Self-distance \({D}_{{ii}}=(\frac{2}{3})\sqrt{{S}_{i}/\pi }\), where S is the land area of the province.

(3) Market supply-demand matching (Merc_Sd): Drawing from Hitt et al., (1997) and Chang and Wang, (2007), supply-demand matching refers to the situation where consumers find providers whose products meet quality and price requirements. Producers create diverse products based on market demand, and a company’s level of product diversity is highly correlated with its R&D activities. Therefore, the extent of market supply-demand matching is also reflected i in the sales of new products companies develop. Merc_Sd can be calculated using the sales income from new goods of industrial companies more than a certain size within the region (in trillions), with the values logarithmically transformed.

Control variables

To control for other factors that may influence GTUM in various regions, this study references existing literature and selects the following control variables: Regional economic development level (PGDP), measured by per capita gross domestic product (GDP); Foreign Direct Investment (FDI), measured by the ratio of actual utilized foreign direct investment to the regional GDP; Human capital level (Human_Cap), measured by the average years of education per capita; Degree of government intervention (Gover_Inter), measured by the ratio of general budget expenditures to regional GDP; and Transportation infrastructure (Infra_Trans), measured by road network density.

Data sources

Given the absence of data for Tibet and considering that data for manufacturing sub-sectors are only published at the provincial level, this study employs panel data from 2011 to 2020, integrating provincial data with manufacturing sub-sectors in China.

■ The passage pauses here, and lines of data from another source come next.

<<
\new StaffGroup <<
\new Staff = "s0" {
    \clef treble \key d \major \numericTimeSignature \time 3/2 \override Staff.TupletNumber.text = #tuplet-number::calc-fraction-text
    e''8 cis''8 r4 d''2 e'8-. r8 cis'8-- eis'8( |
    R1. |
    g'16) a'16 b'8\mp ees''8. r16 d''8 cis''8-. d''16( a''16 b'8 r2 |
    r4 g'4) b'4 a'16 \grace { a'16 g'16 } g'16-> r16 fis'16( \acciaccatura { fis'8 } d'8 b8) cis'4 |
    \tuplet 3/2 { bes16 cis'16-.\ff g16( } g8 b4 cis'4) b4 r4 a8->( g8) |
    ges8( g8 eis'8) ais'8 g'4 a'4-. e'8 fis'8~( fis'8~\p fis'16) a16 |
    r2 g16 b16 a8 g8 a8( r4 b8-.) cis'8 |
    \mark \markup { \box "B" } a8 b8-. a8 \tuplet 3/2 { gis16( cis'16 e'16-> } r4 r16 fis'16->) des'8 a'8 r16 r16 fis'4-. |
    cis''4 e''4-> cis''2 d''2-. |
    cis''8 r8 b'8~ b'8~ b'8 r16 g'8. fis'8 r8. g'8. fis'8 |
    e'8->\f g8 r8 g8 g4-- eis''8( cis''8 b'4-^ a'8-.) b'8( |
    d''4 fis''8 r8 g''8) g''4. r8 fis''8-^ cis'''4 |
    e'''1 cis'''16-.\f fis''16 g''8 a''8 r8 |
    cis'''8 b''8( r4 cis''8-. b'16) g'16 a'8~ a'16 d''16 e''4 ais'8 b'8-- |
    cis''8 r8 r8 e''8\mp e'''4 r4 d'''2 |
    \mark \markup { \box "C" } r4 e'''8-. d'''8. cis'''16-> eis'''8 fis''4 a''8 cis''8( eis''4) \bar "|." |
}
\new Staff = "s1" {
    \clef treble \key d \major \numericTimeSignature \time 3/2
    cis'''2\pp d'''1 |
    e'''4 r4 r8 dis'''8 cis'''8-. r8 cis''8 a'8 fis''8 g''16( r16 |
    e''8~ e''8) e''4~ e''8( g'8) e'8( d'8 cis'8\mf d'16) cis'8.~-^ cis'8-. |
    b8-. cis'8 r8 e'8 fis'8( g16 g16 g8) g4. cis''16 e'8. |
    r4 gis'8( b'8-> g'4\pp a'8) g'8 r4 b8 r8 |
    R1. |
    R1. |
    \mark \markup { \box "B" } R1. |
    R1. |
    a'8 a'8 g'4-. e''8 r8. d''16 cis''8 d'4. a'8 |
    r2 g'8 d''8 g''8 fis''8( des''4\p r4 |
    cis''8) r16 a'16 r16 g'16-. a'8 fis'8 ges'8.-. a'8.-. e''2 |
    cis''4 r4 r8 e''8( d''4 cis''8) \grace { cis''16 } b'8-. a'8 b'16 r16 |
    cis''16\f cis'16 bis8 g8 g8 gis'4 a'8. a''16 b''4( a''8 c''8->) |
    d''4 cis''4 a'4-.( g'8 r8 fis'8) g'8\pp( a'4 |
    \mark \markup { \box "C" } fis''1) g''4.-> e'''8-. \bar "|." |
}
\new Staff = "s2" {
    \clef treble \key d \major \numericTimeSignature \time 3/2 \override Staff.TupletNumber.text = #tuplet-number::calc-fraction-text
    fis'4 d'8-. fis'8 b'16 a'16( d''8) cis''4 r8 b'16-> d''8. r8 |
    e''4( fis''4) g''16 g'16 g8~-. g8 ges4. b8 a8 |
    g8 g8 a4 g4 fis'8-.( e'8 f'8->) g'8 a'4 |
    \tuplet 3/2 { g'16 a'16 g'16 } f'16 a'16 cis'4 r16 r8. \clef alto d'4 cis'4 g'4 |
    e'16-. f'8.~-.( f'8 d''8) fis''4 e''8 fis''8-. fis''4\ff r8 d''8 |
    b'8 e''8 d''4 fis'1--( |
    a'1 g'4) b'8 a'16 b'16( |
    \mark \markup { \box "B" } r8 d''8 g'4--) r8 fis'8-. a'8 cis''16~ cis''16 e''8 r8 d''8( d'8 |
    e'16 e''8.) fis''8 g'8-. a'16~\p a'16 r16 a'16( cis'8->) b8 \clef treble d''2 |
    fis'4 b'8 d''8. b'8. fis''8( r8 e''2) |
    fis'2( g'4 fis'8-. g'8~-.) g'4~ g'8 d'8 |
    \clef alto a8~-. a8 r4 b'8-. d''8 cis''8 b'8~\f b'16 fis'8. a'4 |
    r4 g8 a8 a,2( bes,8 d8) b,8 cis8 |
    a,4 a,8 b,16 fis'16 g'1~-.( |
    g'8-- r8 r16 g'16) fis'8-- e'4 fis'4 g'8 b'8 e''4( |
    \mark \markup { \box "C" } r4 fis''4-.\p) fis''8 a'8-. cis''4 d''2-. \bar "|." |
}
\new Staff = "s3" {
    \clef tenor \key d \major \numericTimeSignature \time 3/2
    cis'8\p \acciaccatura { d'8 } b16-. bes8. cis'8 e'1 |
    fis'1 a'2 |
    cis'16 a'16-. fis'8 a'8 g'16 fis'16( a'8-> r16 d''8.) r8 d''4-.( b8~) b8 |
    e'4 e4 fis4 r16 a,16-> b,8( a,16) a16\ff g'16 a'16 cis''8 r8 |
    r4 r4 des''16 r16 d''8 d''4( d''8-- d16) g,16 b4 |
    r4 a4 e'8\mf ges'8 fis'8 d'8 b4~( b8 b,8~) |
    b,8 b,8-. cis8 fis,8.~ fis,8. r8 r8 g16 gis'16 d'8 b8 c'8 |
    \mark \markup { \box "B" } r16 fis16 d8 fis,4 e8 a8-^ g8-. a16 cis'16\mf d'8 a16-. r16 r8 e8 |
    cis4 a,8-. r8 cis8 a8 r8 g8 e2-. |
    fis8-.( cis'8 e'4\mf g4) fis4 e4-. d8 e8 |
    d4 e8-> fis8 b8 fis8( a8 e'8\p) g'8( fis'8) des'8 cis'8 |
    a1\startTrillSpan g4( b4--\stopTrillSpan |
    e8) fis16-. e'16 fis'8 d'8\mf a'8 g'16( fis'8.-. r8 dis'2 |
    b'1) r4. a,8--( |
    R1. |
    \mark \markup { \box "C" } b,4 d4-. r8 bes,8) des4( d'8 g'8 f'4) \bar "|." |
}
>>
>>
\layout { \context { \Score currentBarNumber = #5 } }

Missing values for some indicators were filled in using linear interpolation. The data sources include the “China Statistical Yearbook,” “China Industrial Yearbook,” provincial statistical yearbooks and statistical bulletins, the Baidu Index, the Guoyan Network, and the EPS Data Platform. Descriptive statistics for the variables are shown in Table 3.

Table 3 Descriptive statistics of variables.

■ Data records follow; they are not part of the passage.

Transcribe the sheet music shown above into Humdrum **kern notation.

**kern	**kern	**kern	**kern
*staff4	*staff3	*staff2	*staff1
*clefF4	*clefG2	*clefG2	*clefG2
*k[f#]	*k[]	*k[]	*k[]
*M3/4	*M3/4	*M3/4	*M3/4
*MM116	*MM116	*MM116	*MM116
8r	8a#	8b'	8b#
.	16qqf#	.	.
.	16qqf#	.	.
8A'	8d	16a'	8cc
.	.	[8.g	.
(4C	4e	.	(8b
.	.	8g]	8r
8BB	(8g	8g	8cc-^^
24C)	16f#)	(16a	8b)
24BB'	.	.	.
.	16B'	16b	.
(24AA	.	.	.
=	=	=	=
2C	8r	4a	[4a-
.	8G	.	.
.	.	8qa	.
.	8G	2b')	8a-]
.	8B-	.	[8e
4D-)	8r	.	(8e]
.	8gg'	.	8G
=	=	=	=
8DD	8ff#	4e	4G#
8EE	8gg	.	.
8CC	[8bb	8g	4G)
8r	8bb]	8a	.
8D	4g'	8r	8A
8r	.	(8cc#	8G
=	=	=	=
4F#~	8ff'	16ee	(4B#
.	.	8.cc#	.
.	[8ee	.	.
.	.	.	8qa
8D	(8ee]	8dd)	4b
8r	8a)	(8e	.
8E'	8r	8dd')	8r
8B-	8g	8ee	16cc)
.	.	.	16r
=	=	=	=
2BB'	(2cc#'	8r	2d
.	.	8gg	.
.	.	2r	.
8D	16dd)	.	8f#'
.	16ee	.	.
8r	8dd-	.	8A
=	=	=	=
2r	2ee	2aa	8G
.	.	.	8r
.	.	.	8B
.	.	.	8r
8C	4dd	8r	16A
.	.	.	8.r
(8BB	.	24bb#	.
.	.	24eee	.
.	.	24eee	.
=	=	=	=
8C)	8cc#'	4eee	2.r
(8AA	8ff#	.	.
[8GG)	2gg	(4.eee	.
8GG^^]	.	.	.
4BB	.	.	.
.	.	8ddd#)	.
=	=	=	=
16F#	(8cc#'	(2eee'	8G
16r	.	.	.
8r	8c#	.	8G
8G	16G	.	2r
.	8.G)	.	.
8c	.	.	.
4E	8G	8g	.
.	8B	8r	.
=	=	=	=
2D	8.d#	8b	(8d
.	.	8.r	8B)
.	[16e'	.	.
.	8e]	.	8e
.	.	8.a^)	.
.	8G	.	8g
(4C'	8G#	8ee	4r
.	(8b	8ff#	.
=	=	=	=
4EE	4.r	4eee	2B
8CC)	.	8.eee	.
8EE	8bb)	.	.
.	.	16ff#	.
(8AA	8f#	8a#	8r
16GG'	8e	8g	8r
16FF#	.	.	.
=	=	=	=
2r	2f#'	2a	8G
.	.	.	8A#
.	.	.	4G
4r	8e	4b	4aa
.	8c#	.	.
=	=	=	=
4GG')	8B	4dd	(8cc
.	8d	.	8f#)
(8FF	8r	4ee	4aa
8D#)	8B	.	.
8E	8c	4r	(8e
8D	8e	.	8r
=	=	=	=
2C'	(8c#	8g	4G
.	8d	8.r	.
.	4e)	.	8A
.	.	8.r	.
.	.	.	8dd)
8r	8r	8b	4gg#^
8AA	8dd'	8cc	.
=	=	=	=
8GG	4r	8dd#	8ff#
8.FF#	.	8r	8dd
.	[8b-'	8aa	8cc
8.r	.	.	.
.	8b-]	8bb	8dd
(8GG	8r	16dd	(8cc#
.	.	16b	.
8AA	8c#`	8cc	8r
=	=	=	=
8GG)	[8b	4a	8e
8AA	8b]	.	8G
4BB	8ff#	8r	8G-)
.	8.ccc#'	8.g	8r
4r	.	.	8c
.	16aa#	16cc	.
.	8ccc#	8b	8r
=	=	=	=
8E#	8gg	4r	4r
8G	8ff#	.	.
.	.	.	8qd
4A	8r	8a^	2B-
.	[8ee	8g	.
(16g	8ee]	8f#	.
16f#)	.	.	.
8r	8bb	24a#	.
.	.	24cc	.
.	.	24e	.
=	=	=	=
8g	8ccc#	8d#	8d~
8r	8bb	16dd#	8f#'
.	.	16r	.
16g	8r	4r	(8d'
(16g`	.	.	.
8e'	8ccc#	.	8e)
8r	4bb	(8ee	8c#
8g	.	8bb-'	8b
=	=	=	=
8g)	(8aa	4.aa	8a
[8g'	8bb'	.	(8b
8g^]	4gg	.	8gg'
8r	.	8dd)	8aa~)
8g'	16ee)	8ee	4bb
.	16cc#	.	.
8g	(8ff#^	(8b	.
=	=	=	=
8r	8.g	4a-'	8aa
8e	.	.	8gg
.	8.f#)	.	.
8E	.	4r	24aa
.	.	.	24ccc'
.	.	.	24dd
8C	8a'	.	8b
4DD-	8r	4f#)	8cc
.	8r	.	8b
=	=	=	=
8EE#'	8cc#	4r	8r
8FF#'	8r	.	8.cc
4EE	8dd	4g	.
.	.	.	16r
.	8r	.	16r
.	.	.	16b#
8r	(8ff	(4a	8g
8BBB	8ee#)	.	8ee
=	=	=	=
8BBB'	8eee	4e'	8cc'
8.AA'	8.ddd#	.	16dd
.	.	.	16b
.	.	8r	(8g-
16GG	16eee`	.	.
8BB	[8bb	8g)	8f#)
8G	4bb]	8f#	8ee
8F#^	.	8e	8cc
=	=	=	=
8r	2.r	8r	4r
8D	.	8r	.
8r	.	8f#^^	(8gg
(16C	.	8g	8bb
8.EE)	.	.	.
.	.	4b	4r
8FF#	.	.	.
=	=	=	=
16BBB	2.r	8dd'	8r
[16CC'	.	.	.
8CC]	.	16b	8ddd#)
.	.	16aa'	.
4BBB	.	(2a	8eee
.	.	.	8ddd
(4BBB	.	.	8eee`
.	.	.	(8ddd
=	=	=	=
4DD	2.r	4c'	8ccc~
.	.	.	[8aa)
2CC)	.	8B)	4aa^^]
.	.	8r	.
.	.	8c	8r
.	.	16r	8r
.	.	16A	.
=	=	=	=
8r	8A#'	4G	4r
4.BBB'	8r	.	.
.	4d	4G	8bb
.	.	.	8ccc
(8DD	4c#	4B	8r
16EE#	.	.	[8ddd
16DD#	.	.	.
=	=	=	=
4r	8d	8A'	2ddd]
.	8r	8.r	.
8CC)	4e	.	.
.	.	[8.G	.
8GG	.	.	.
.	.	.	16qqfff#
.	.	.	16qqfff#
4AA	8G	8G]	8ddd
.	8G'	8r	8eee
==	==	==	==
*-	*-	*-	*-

The descriptive statistics of key variables from Table 3 indicate that GTUM in the sample has a certain foundation, but there is still much room for improvement. The standard deviation suggests that the dispersion of GTUM values around the mean is relatively low across regions. The minimum and maximum values reveal that some regions are only at the preliminary stages of GTUM, whereas others have achieved higher levels of GTUM. The average value from DEC shows that the overall development degree of DEC is moderate to low, and the relatively small standard deviation indicates that the development level of DEC in these regions is relatively concentrated. The range of extreme values from 0.071 to 0.610 demonstrates that while some areas are highly developed in terms of DEC, others are comparatively underdeveloped.